Ce que le président du Conseil consultatif d’État souhaite préciser concernant la réunion qui s’est déroulée au Palais républicain est le suivant :

Le Président du Conseil a présenté au cours de la réunion que la circulaire émise par la Banque du Liban contredisait certaines dispositions de la Loi sur la monnaie et le crédit, ce qui nécessitait une décision d’arrêter sa mise en œuvre. Il a également précisé que l’article 57 du système du Conseil consultatif d’Etat exige que le Conseil soit consulté sur les projets de textes réglementaires, y compris les décisions émises par le Gouverneur de la Banque du Liban.

Quant à l’exécution des décisions judiciaires rendues par le conseil, le président du conseil a précisé qu’il existe des biens spéciaux définis par la loi à l’article 126 du régime du Conseil consultatif d’État, qui exigent que les demandes d’exécution des décisions rendues contre l’autorité administrative soit soumise au président du Conseil consultatif d’Etat, qui les transmet sans délai avec la copie valable pour exécution aux références compétentes pour prendre le nécessaire. Soulignant que ce que le Président du Conseil a expliqué était basé sur les textes juridiques mentionnés et se terminait à ce stade.
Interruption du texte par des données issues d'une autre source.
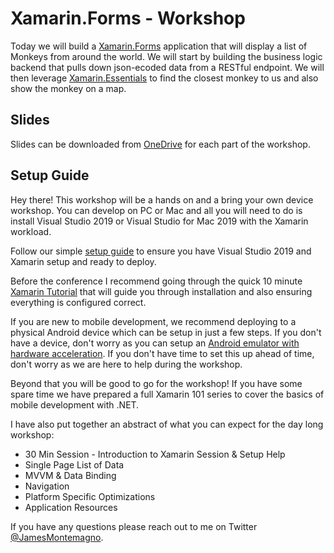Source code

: # Xamarin.Forms - Workshop

Today we will build a [Xamarin.Forms](https://docs.microsoft.com/xamarin?WT.mc_id=docs-workshop-jamont) application that will display a list of Monkeys from around the world. We will start by building the business logic backend that pulls down json-ecoded data from a RESTful endpoint. We will then leverage [Xamarin.Essentials](https://docs.microsoft.com/xamarin/essentials/index?WT.mc_id=docs-workshop-jamont) to find the closest monkey to us and also show the monkey on a map.

## Slides

Slides can be downloaded from [OneDrive](https://1drv.ms/u/s!AkidfXMX2kfFswzYSh9qdmGqMhxt?e=oyjYUK) for each part of the workshop.

## Setup Guide
Hey there! This workshop will be a hands on and a bring your own device workshop. You can develop on PC or Mac and all you will need to do is install Visual Studio 2019 or Visual Studio for Mac 2019 with the Xamarin workload.

Follow our simple [setup guide](https://docs.microsoft.com/xamarin/get-started/installation/index?WT.mc_id=docs-workshop-jamont) to ensure you have Visual Studio 2019 and Xamarin setup and ready to deploy.

Before the conference I recommend going through the quick 10 minute [Xamarin Tutorial](https://dotnet.microsoft.com/learn/xamarin/hello-world-tutorial/intro?WT.mc_id=docs-workshop-jamont) that will guide you through installation and also ensuring everything is configured correct.

If you are new to mobile development, we recommend deploying to a physical Android device which can be setup in just a few steps. If you don't have a device, don't worry as you can setup an [Android emulator with hardware acceleration](https://docs.microsoft.com/xamarin/android/get-started/installation/android-emulator?WT.mc_id=docs-workshop-jamont). If you don't have time to set this up ahead of time, don't worry as we are here to help during the workshop.

Beyond that you will be good to go for the workshop! If you have some spare time we have prepared a full Xamarin 101 series to cover the basics of mobile development with .NET.

I have also put together an abstract of what you can expect for the day long workshop:

*	30 Min Session - Introduction to Xamarin Session & Setup Help
*	Single Page List of Data
*	MVVM & Data Binding
*	Navigation
*	Platform Specific Optimizations
*	Application Resources

If you have any questions please reach out to me on Twitter [@JamesMontemagno](https://twitter.com/jamesmontemagno). 
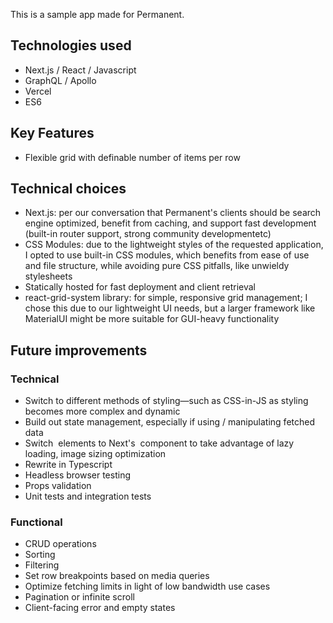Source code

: This is a sample app made for Permanent.

## Technologies used
- Next.js / React / Javascript
- GraphQL / Apollo
- Vercel
- ES6

## Key Features
- Flexible grid with definable number of items per row

## Technical choices
- Next.js: per our conversation that Permanent's clients should be search engine optimized, benefit from caching, and support fast development (built-in router support, strong community developmentetc)
- CSS Modules: due to the lightweight styles of the requested application, I opted to use built-in CSS modules, which benefits from ease of use and file structure, while avoiding pure CSS pitfalls, like unwieldy stylesheets
- Statically hosted for fast deployment and client retrieval
- react-grid-system library: for simple, responsive grid management; I chose this due to our lightweight UI needs, but a larger framework like MaterialUI might be more suitable for GUI-heavy functionality


## Future improvements
### Technical
- Switch to different methods of styling—such as CSS-in-JS as styling becomes more complex and dynamic
- Build out state management, especially if using / manipulating fetched data
- Switch <img> elements to Next's <Image> component to take advantage of lazy loading, image sizing optimization
- Rewrite in Typescript
- Headless browser testing
- Props validation
- Unit tests and integration tests

### Functional
- CRUD operations
- Sorting
- Filtering
- Set row breakpoints based on media queries
- Optimize fetching limits in light of low bandwidth use cases
- Pagination or infinite scroll
- Client-facing error and empty states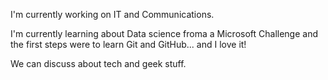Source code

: I'm currently working on IT and Communications.

I'm currently learning about Data science froma a Microsoft Challenge and the first steps were to learn Git and GitHub... and I love it!

We can discuss about tech and geek stuff.
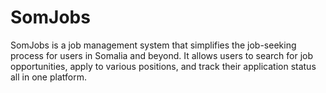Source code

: # SomJobs
SomJobs is a job management system that simplifies the job-seeking process for users in Somalia and beyond. It allows users to search for job opportunities, apply to various positions, and track their application status all in one platform.
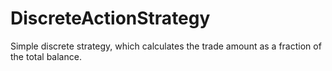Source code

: # DiscreteActionStrategy

Simple discrete strategy, which calculates the trade amount as a fraction of the total balance.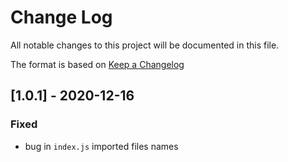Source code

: # Change Log
All notable changes to this project will be documented in this file.

The format is based on [Keep a Changelog](http://keepachangelog.com/)

## [1.0.1] - 2020-12-16
### Fixed

- bug in `index.js` imported files names 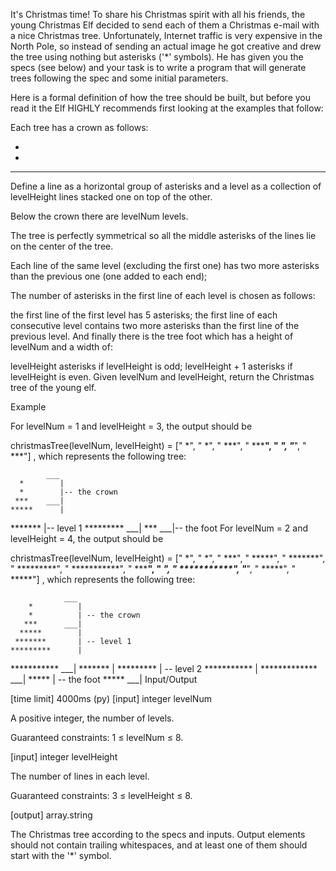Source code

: It's Christmas time! To share his Christmas spirit with all his friends, the young Christmas Elf decided to send each of them a Christmas e-mail with a nice Christmas tree. Unfortunately, Internet traffic is very expensive in the North Pole, so instead of sending an actual image he got creative and drew the tree using nothing but asterisks ('*' symbols). He has given you the specs (see below) and your task is to write a program that will generate trees following the spec and some initial parameters.

Here is a formal definition of how the tree should be built, but before you read it the Elf HIGHLY recommends first looking at the examples that follow:

Each tree has a crown as follows:

 *
 *
***
Define a line as a horizontal group of asterisks and a level as a collection of levelHeight lines stacked one on top of the other.

Below the crown there are levelNum levels.

The tree is perfectly symmetrical so all the middle asterisks of the lines lie on the center of the tree.

Each line of the same level (excluding the first one) has two more asterisks than the previous one (one added to each end);

The number of asterisks in the first line of each level is chosen as follows:

the first line of the first level has 5 asterisks;
the first line of each consecutive level contains two more asterisks than the first line of the previous level.
And finally there is the tree foot which has a height of levelNum and a width of:

levelHeight asterisks if levelHeight is odd;
levelHeight + 1 asterisks if levelHeight is even.
Given levelNum and levelHeight, return the Christmas tree of the young elf.

Example

For levelNum = 1 and levelHeight = 3, the output should be

christmasTree(levelNum, levelHeight) =
    ["    *",
     "    *",
     "   ***",
     "  *****",
     " *******",
     "*********",
     "   ***"]
, which represents the following tree:

            ___
      *        |
      *        |-- the crown
     ***    ___|
    *****      |
   *******     |-- level 1
  ********* ___|
     ***    ___|-- the foot
For levelNum = 2 and levelHeight = 4, the output should be

christmasTree(levelNum, levelHeight) =
    ["      *",
     "      *",
     "     ***",
     "    *****",
     "   *******",
     "  *********",
     " ***********",
     "   *******",
     "  *********",
     " ***********",
     "*************",
     "    *****",
     "    *****"]
, which represents the following tree:

                ___
        *          |
        *          | -- the crown
       ***      ___|
      *****        |
     *******       | -- level 1
    *********      |
   ***********  ___|
     *******       |
    *********      | -- level 2
   ***********     |
  ************* ___|
      *****        | -- the foot
      *****     ___|
Input/Output

[time limit] 4000ms (py)
[input] integer levelNum

A positive integer, the number of levels.

Guaranteed constraints:
1 ≤ levelNum ≤ 8.

[input] integer levelHeight

The number of lines in each level.

Guaranteed constraints:
3 ≤ levelHeight ≤ 8.

[output] array.string

The Christmas tree according to the specs and inputs. Output elements should not contain trailing whitespaces, and at least one of them should start with the '*' symbol.
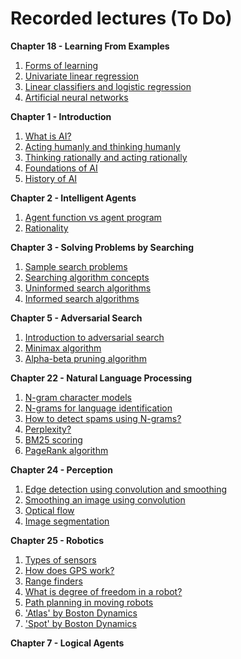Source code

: # Recorded lectures (To Do)

**Chapter 18 - Learning From Examples**  
   1. [Forms of learning](https://www.youtube.com/watch?v=X7Ahz84K4cg)
   1. [Univariate linear regression](https://youtu.be/UcISiqqJvDg)
   1. [Linear classifiers and logistic regression](https://youtu.be/DZzOwlNBNkM)
   1. [Artificial neural networks](https://youtu.be/VzRjLQpY_dE)

**Chapter 1 - Introduction**  
   1. [What is AI?]()
   1. [Acting humanly and thinking humanly]()
   1. [Thinking rationally and acting rationally](https://www.youtube.com/watch?v=bioz_1pHSvs)
   1. [Foundations of AI]()
   1. [History of AI](https://youtu.be/bzkT3NgLIr8)

**Chapter 2 - Intelligent Agents**  
   1. [Agent function vs agent program]()
   1. [Rationality]()

**Chapter 3 - Solving Problems by Searching**  
   1. [Sample search problems](https://youtu.be/5adr4M_6d8Y)
   1. [Searching algorithm concepts](https://youtu.be/TRAgHQkuo3M)
   1. [Uninformed search algorithms](https://youtu.be/eyXynZTshP0)
   1. [Informed search algorithms](https://youtu.be/BgHZIjAuYNc)

**Chapter 5 - Adversarial Search**  
   1. [Introduction to adversarial search](https://youtu.be/6k8WilOGtXY)
   1. [Minimax algorithm](https://www.youtube.com/watch?v=uFhcHA57iLU)
   1. [Alpha-beta pruning algorithm](https://www.youtube.com/watch?v=n6mbgKICrVU)

**Chapter 22 - Natural Language Processing**  
   1. [N-gram character models](https://www.youtube.com/watch?v=BvZDV7MX6UI)
   1. [N-grams for language identification](https://www.youtube.com/watch?v=pusLb-kc0FI)
   1. [How to detect spams using N-grams?](https://www.youtube.com/watch?v=oCv2AKMJz9Q)
   1. [Perplexity?](https://www.youtube.com/watch?v=GkG-P12B4u0)
   1. [BM25 scoring](https://www.youtube.com/watch?v=a3sg6MH8m4k)
   1. [PageRank algorithm](https://www.youtube.com/watch?v=CsvyPNdQAHg)

**Chapter 24 - Perception**      
   1. [Edge detection using convolution and smoothing](https://www.youtube.com/watch?v=lNidFPBAjNM)
   1. [Smoothing an image using convolution](https://www.youtube.com/watch?v=mjh5NIn1yHk)
   1. [Optical flow](https://www.youtube.com/watch?v=T1AePiEFvc0)
   1. [Image segmentation](https://www.youtube.com/watch?v=rFjTP3CaP1U)

**Chapter 25 - Robotics**  
   1. [Types of sensors](https://youtu.be/6mFUiwMHOZ8)
   1. [How does GPS work?](https://youtu.be/9QaDQWA-9fg)
   1. [Range finders](https://youtu.be/wvs5qXfyMIA)
   1. [What is degree of freedom in a robot?]()
   1. [Path planning in moving robots]()
   1. ['Atlas' by Boston Dynamics](https://www.youtube.com/watch?v=rVlhMGQgDkY)
   1. ['Spot' by Boston Dynamics](https://www.youtube.com/watch?v=wlkCQXHEgjA)

**Chapter 7 - Logical Agents**  
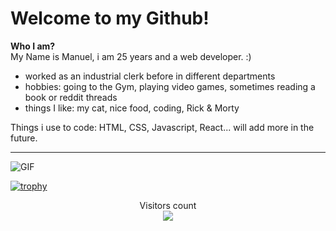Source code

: # Welcome to my Github!
**Who I am?**
<br/>
My Name is Manuel, i am 25 years and a web developer. :) 
- worked as an industrial clerk before in different departments
- hobbies: going to the Gym, playing video games, sometimes reading a book or reddit threads
- things I like: my cat, nice food, coding, Rick & Morty 

Things i use to code: HTML, CSS, Javascript, React... will add more in the future. 

--------------

![GIF](https://media.tenor.com/GfSX-u7VGM4AAAAC/coding.gif)

[![trophy](https://github-profile-trophy.vercel.app/?username=Manu7864z)](https://github.com/ryo-ma/github-profile-trophy)

<p align="center"> 
  Visitors count<br>
  <img src="https://profile-counter.glitch.me/Manu7864z/count.svg" />
</p>
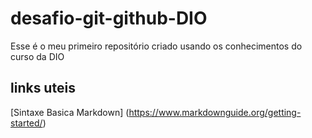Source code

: # desafio-git-github-DIO
Esse é o meu primeiro repositório criado usando os conhecimentos do curso da DIO

## links uteis
[Sintaxe Basica Markdown] (https://www.markdownguide.org/getting-started/)
    
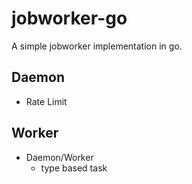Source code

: # jobworker-go

A simple jobworker implementation in go.

## Daemon

- Rate Limit

## Worker

- Daemon/Worker
  - type based task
Après ce qui a été présenté ci-dessus, le chef du Conseil consultatif d’Etat confirme que, contrairement à ce qui a été circulé dans certains milieux, aucun accord n’a été conclu entre le Conseil consultatif d’Etat et la Banque du Liban concernant la décision émise par celle-ci, et que tous les les ragots élevés à cet égard sont le fruit de l’imagination de ses lanceurs. Loin de la réalité et de la vérité, et de la possibilité d’une réalisation légale en présence d’un organe de décision composé de trois juges, il n’est en aucun cas possible, imaginer le président les réduisant à sa personne.

Il ne fait aucun doute que ce que le pays a agité sur cette question vise à saper le prestige de la justice et la confiance de la population en elle, et à entraîner le pays dans l’absurdité, le chaos et la décadence.

Que Dieu protège le Liban de l’ignorance et de la mauvaise foi.